Gli approdi classici dei Big del rock, da McCartney a Costello
Come funziona la musica. Prendo in prestito il titolo di un bellissimo libro di David Byrne, che consiglio a tutti, per parlare degli approdi classici dei Big del rock, o del pop o del genere che preferite. Penso, ad esempio, a quante e a quali perle l’immenso (e da me adorato) Charles Mingus attinse da Debussy, Ravel e Shoenberg per tanti suoi lavori che fecero storcere il naso a parecchi jazzomani.
Ad ogni modo, l’opportunità di analizzare lavori come “Liverpool Oratorio” di Paul McCartney, “Classic Quadrophenia” di Pete Townshend o dell’opera che Elvis Costello ha dedicato a Hans Christian Andersen – passando per gli album con il Brodsky Quartet e Sofie von Otter – pone subito in una posizione doppiamente scomoda. Da un lato, ci sono i fan dell’artista, che solitamente tendono ad acquistare l’ennesimo album e poi a riporlo, dopo pochi ascolti (uno?), e dall’altro c’è l’élite, qualunque cosa significhi “élite”, del mondo musicale classico.

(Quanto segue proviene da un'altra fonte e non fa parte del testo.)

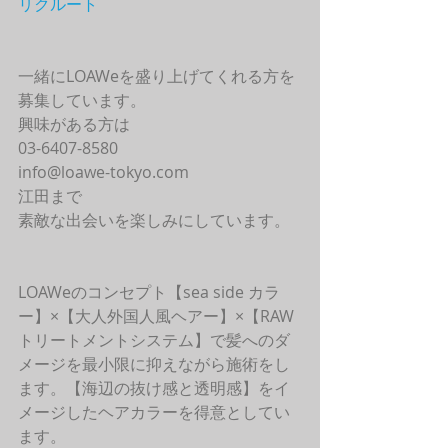
リクルート
一緒にLOAWeを盛り上げてくれる方を
募集しています。
興味がある方は
03-6407-8580
info@loawe-tokyo.com 
江田まで
素敵な出会いを楽しみにしています。
LOAWeのコンセプト【sea side カラ
ー】×【大人外国人風ヘアー】×【RAW
トリートメントシステム】で髪へのダ
メージを最小限に抑えながら施術をし
ます。【海辺の抜け感と透明感】をイ
メージしたヘアカラーを得意としてい
ます。 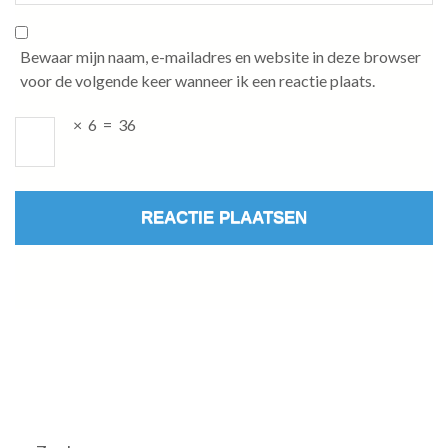
Bewaar mijn naam, e-mailadres en website in deze browser
voor de volgende keer wanneer ik een reactie plaats.
×
6
=
36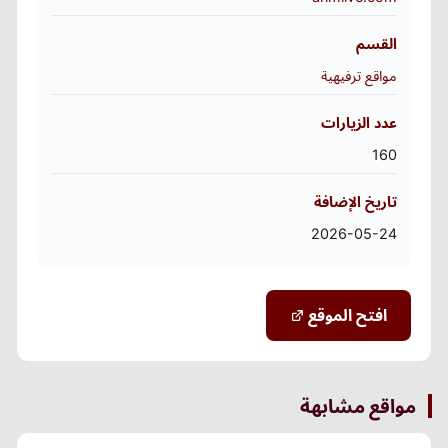
القسم
مواقع ترفيهية
عدد الزيارات
160
تاريخ الإضافة
2026-05-24
افتح الموقع
مواقع مشابهة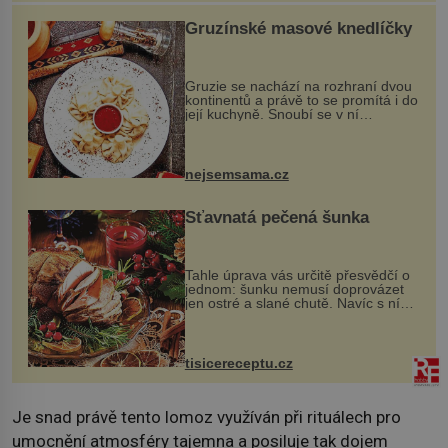
Gruzínské masové knedlíčky
Gruzie se nachází na rozhraní dvou
kontinentů a právě to se promítá i do
její kuchyně. Snoubí se v ní
evropské a asijské chutě a díky tomu
vznikají rozmanité a chuťově bohaté
pokrmy, které rozhodně st...
nejsemsama.cz
Šťavnatá pečená šunka
Tahle úprava vás určitě přesvědčí o
jednom: šunku nemusí doprovázet
jen ostré a slané chutě. Navíc s ní
nakrmíte poměrně hodně hladových
krků. Ingredience sádlo 3 kg šunky
vcelku 3 stroužky česneku hl...
tisicereceptu.cz
Je snad právě tento lomoz využíván při rituálech pro
umocnění atmosféry tajemna a posiluje tak dojem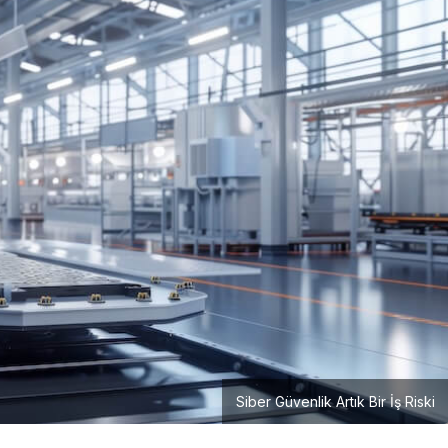
Girişimcilik
Mürsel Ferhat Sağlam Tek
Rumeli Tv’de Marka
Atölyesi Programına Konuk
Oldu
Siber Güvenlik Artık Bir İş Riski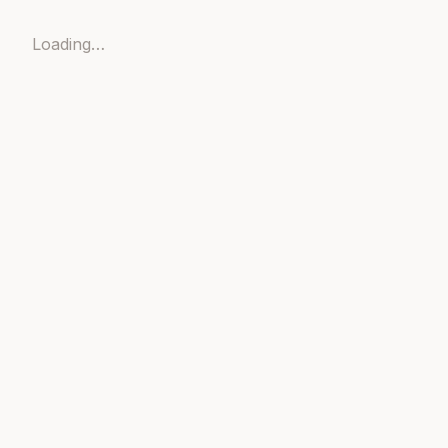
Loading…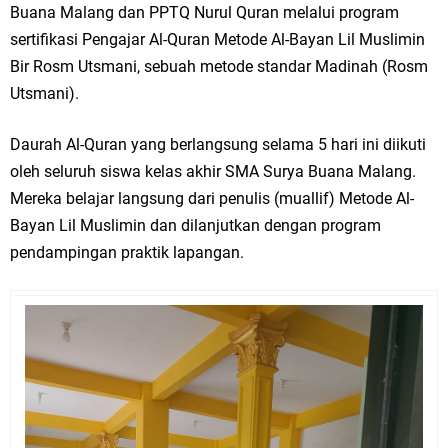
Buana Malang dan PPTQ Nurul Quran melalui program
sertifikasi Pengajar Al-Quran Metode Al-Bayan Lil Muslimin
Bir Rosm Utsmani, sebuah metode standar Madinah (Rosm
Utsmani).
Daurah Al-Quran yang berlangsung selama 5 hari ini diikuti
oleh seluruh siswa kelas akhir SMA Surya Buana Malang.
Mereka belajar langsung dari penulis (muallif) Metode Al-
Bayan Lil Muslimin dan dilanjutkan dengan program
pendampingan praktik lapangan.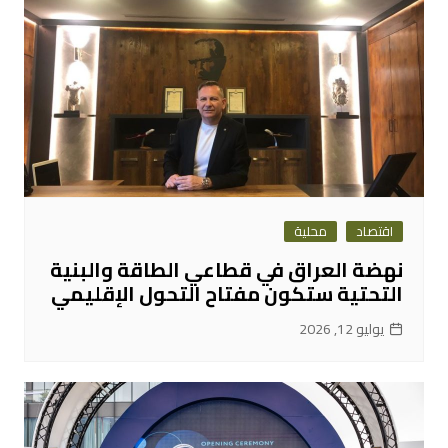
اقتصاد
محلية
نهضة العراق في قطاعي الطاقة والبنية
التحتية ستكون مفتاح التحول الإقليمي
يوليو 12, 2026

Fermo restando – e questo non dovrei scriverlo, tanto è scontato – che ogni opinione è legittima, e se espressa con buone argomentazioni anche interessante, viene da chiedersi perché, tra le miriadi di materiale scritto su Macca (uno che avrebbe il senso della melodia anche girando in bicicletta, a testa in giù), i suoi lavori classici vengano messi in disparte. Come a dire: “Poteva permetterselo, ha fatto anche questo”. Sì, certo. Ma come? Partendo da dove e per giungere a quale approdo – personale, artistico, sperimentale?
Tra le mie esperienze più felici, c’è stata quella di accompagnare, in varie occasioni, Elvis Costello durante la stesura del suo balletto “Il sogno di una notte di mezza estate”, poi perfezionato dalla collaborazione con il geniale Mauro Bigonzetti, coreografo e direttore di Aterballetto. Lo spettacolo, rappresentato anche al Teatro Municipale, è un mix di format musicali romantici ma innovativi, di chiara impronta costelliana, che evoca tutti gli elementi del teatro: la fiaba e i personaggi che la animano, ma soprattutto il motore che dà loro la vita ossia il fuoco che agita le passioni degli uomini e che la musica sa esprimere in modo universale almeno quanto la scrittura di Shakespeare.
Elvis Costello è poi tornato alla canzone, tanto che ha appena lanciato “No Flag”, un brano di sicuro impatto. Lo stesso ha fatto Paul McCartney, che con Costello ha collaborato in passato realizzando alcune canzoni post-Beatles inarrivabili. Doveva venire in tour in Italia, ma il coronavirus ha cancellato le date (avrete certamente letto delle polemiche sui biglietti non rimborsati). Io li aspetto entrambi. Il primo con un nuovo album, il secondo con lo spirito di sempre, che sembra non invecchiare mai – ad eccezione di un naturale assottigliamento delle corde vocali.
Non ho idea del peso che le loro esperienze classiche abbiano avuto nel mondo del Balletto e del repertorio vocale sacro contemporaneo. So però che, all’interno di una lunga e ricca carriera, quel tipo di esperienza rappresenta una sfida e un consolidamento. E sono convinta che un giorno, quei titoli saranno oggetto di maggior interesse. Il tempo è galantuomo: rivaluta sempre le occasioni perdute, anche nella musica.